--- ABOUT THIS EXERCISE ---
Examine each line in the records below for the word "down". Report how many lines contain it, and nothing else.
━━━━━━━━━━━━━━━━
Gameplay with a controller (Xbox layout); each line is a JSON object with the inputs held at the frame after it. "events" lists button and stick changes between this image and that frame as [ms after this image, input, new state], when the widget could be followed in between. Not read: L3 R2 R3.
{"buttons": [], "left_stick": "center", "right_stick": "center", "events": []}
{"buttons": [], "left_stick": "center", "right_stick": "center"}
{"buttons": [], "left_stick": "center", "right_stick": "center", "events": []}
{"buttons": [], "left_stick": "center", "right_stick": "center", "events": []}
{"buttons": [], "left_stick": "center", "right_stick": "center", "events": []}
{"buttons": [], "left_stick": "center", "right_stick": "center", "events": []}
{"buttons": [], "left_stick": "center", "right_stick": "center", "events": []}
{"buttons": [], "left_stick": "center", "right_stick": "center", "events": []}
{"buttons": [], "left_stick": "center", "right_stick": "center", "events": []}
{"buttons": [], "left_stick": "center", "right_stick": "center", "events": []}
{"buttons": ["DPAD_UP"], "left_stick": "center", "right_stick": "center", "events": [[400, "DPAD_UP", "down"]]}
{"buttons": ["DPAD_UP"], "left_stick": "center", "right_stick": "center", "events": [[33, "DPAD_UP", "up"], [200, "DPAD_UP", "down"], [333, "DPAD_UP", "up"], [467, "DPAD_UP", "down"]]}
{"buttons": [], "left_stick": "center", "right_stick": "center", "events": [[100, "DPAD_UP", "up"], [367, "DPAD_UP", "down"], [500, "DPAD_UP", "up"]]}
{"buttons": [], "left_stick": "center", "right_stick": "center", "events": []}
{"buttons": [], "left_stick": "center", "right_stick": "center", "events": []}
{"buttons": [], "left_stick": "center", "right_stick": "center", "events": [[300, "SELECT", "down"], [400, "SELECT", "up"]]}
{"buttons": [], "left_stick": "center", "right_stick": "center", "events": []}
━━━━━━━━━━━━━━━━
--- SOLUTION FOR THIS TASK ---
4